RICHMOND, Va. — Amtrak and commuter rail service in Northern Virginia, plagued by slowdowns since the weekend, started improving yesterday after an emergency meeting between rail officials.

“You need to keep freight trains out of the way so we can operate on time, and get people to work on time,” said Mark Roeber, spokesman for the Virginia Railway Express. “They’ve kept everything out of the way.”

He was referring to the owner of the track, CSX Corp.

Top officials at CSX’s Jacksonville, Fla., headquarters conferred with the head of the commuter rail Monday night, Roeber said.
Ridership down 50 percent

Some commuter trains from Fredericksburg to Washington had to be canceled or consolidated Monday and yesterday. The VRE’s ridership dropped by about 50 percent — about 1,600 people — during the morning commute.

This followed reports of trains crawling along at 20 mph on a 24-mile stretch of railroad.

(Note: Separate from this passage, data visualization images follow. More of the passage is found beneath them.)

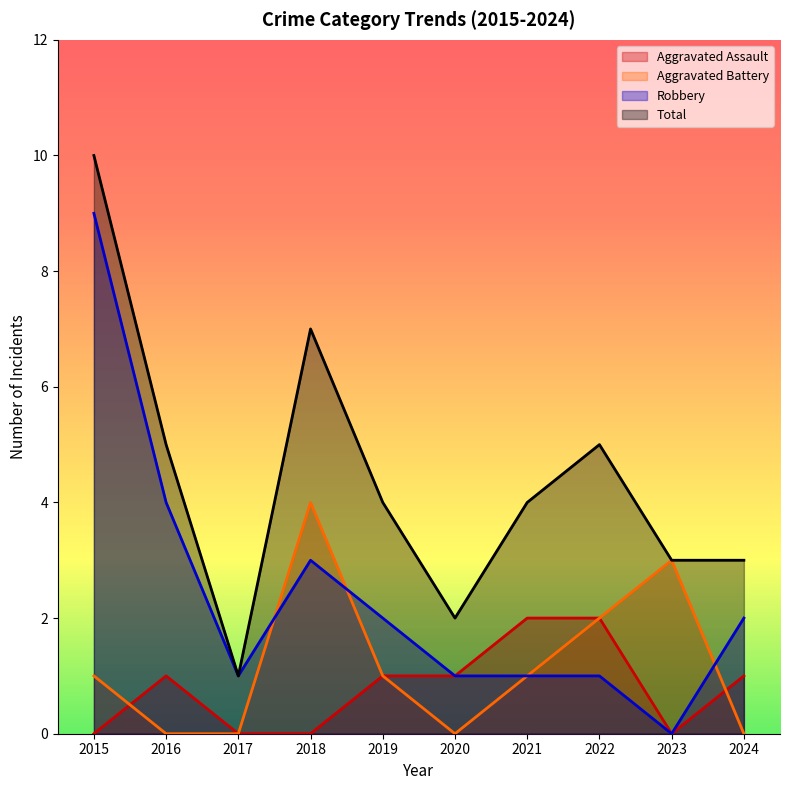

Which series has the largest total across all categories?

Total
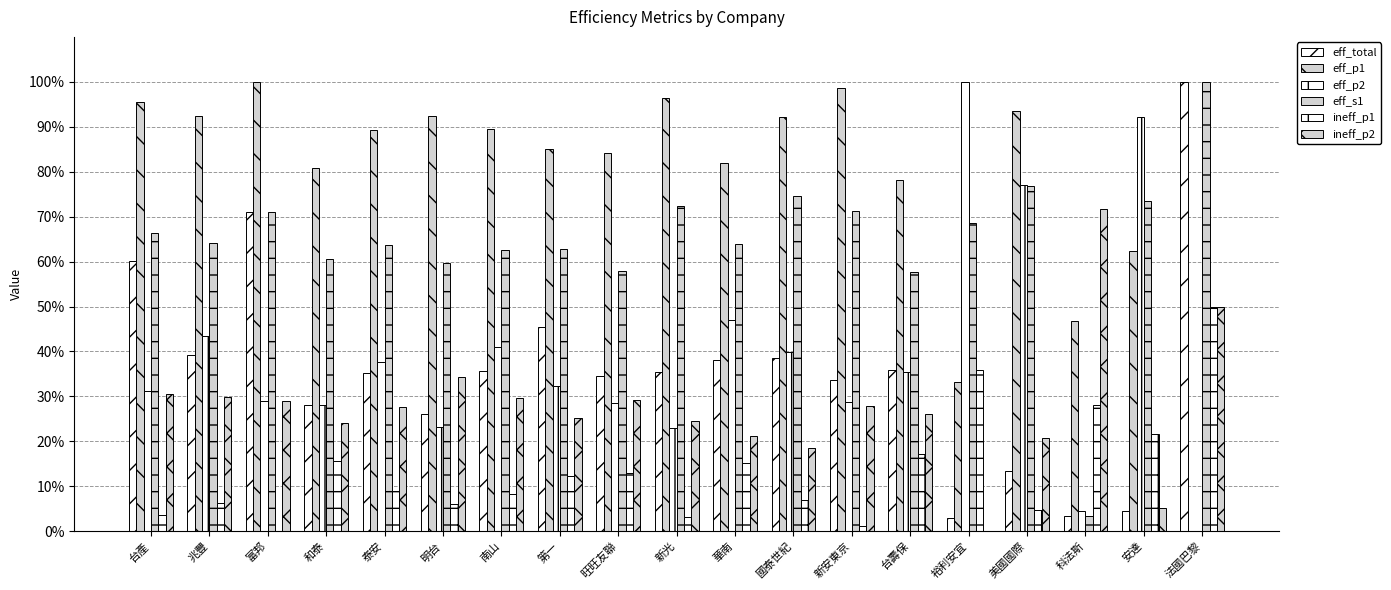

What is the value of the eff_total bar at the 14th from the left?

0.4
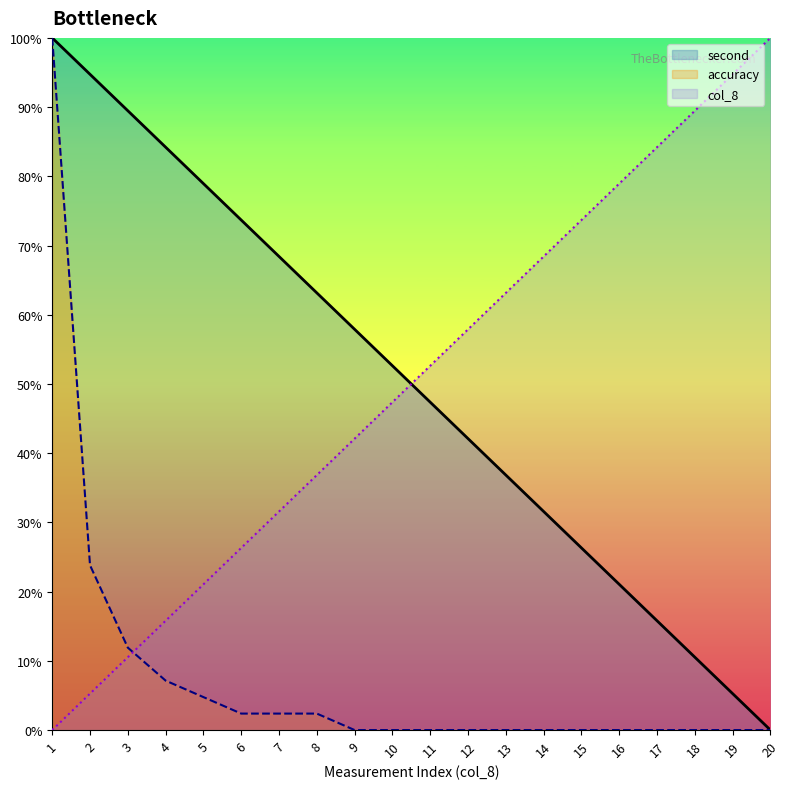

At 4, list the series in order from largest to smallest.

second, col_8, accuracy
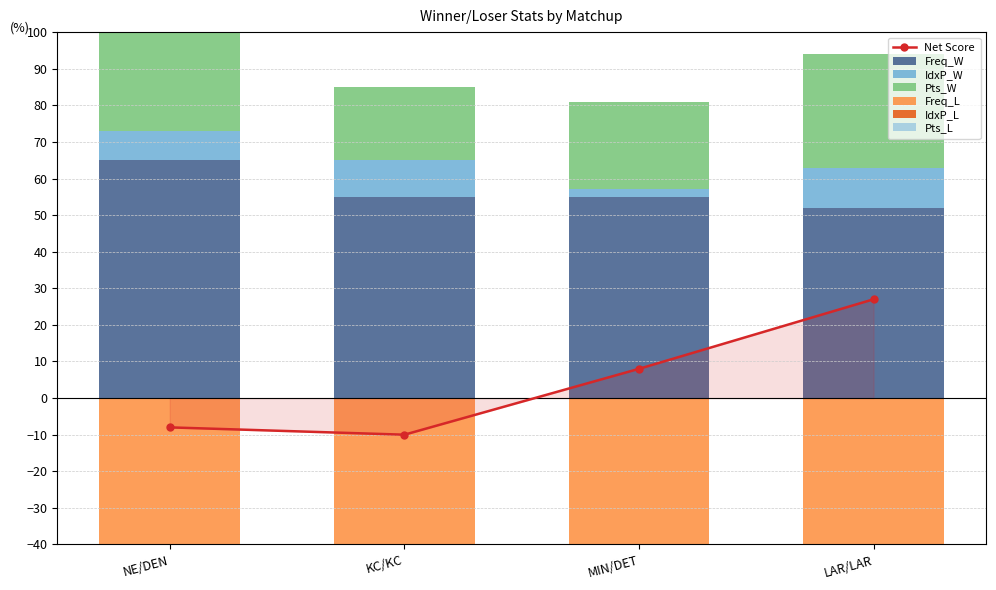

What is the difference between the second highest and minimum values in the Freq_W series?

3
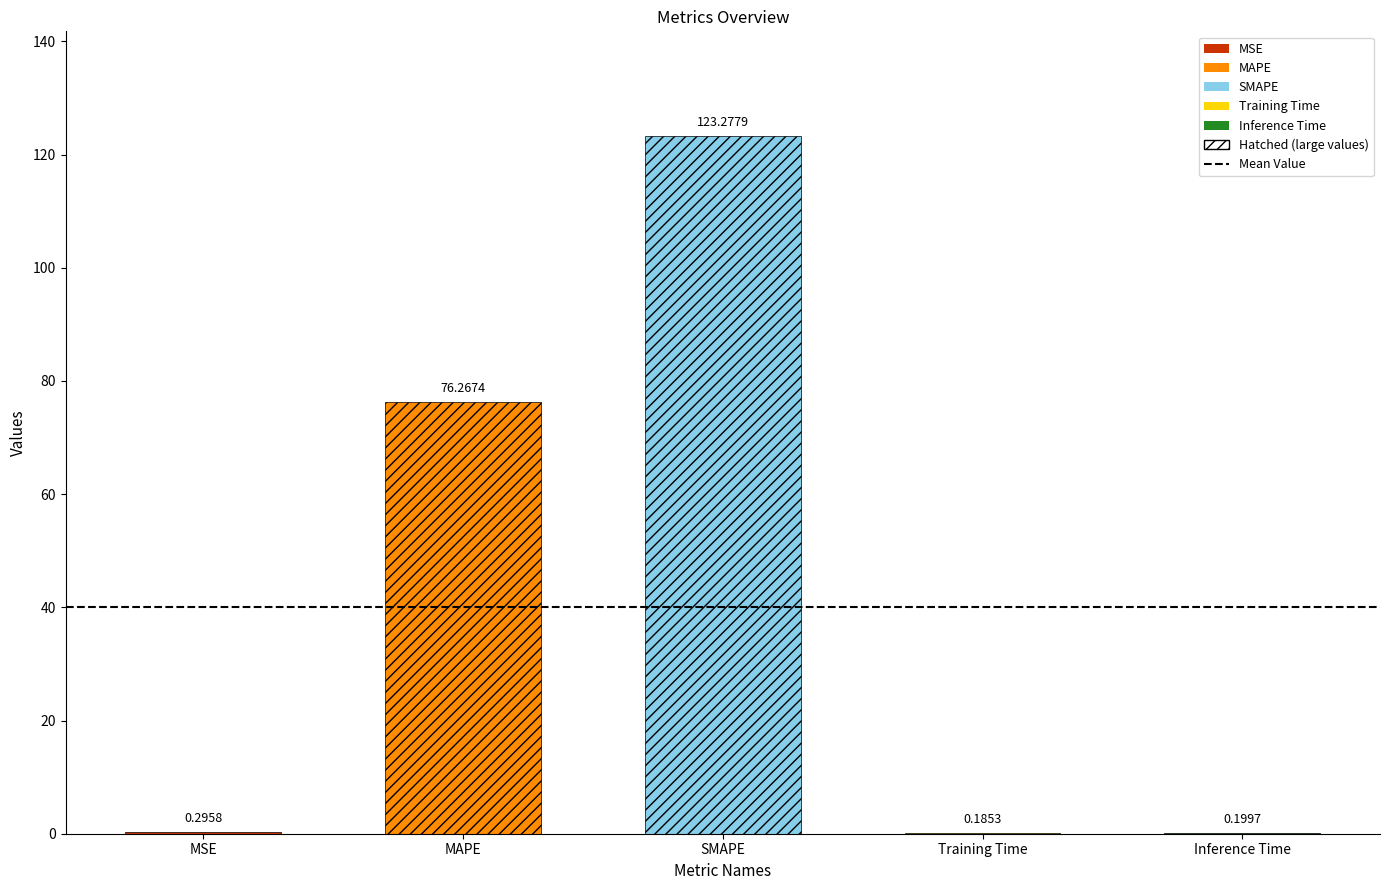

What is the sum of all values?

200.2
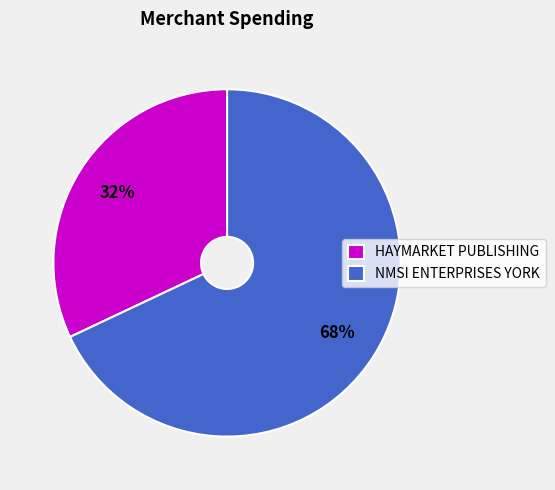

Do NMSI ENTERPRISES YORK and HAYMARKET PUBLISHING together represent more than half of the pie?

Yes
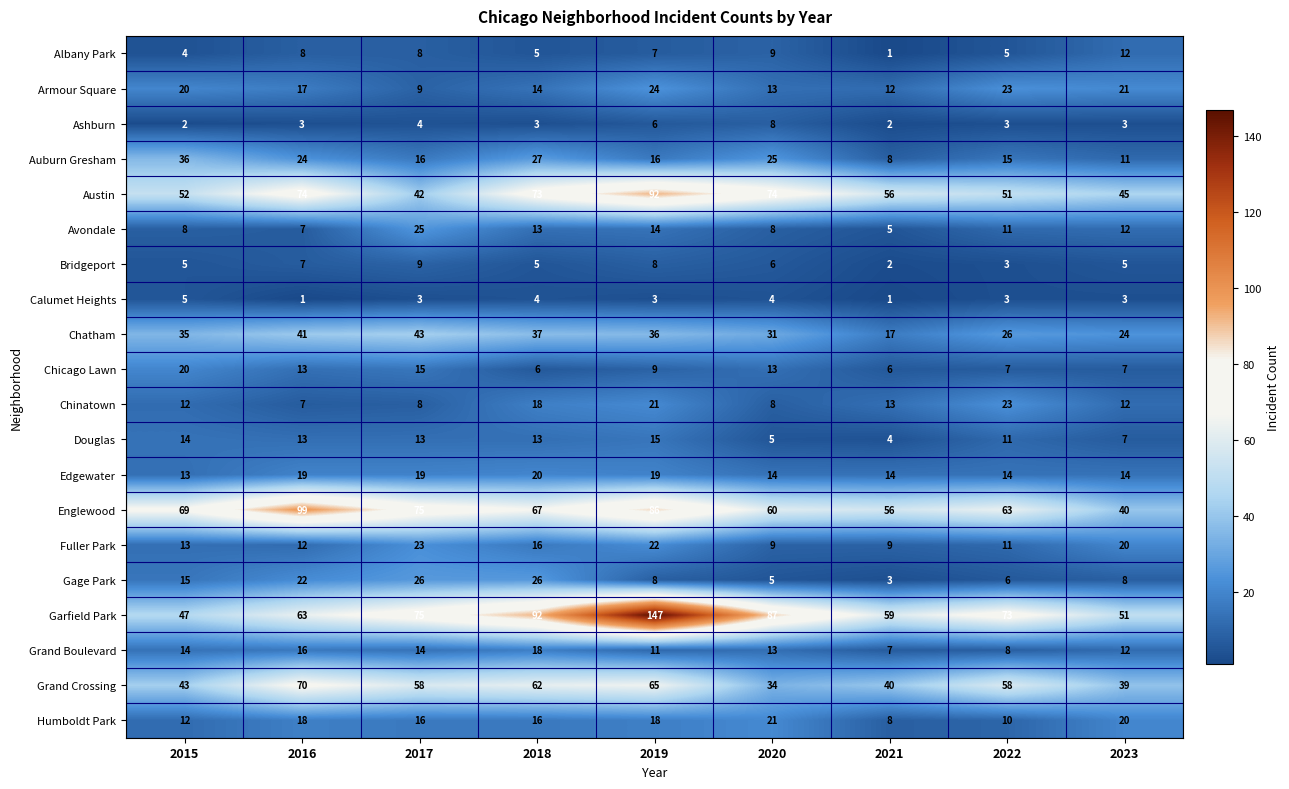

What is the smallest value displayed?

1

The slowdown was required as signals were down during work on a state-funded rail-improvement project.

The publicly owned commuter rail pays CSX to use its tracks.

CSX officials ordered a halt to some of their freight trains during yesterday morning’s commute, Roeber said, and promised to keep a close eye on the sector last night.
Completion expected today

The track and signal work is expected to be done by today, said CSX spokesman Robert Sullivan.

“We apologize for the problems associated with our service in the past several days, and in particular for delays for VRE customers last night,” Sullivan said. “We’ll look very closely at what happened here in the past several days,” he said, and try not to have a repeat during future track improvement work.

Amtrak advised passengers to check its Web site — www.amtrak.com — in case any more delays happen.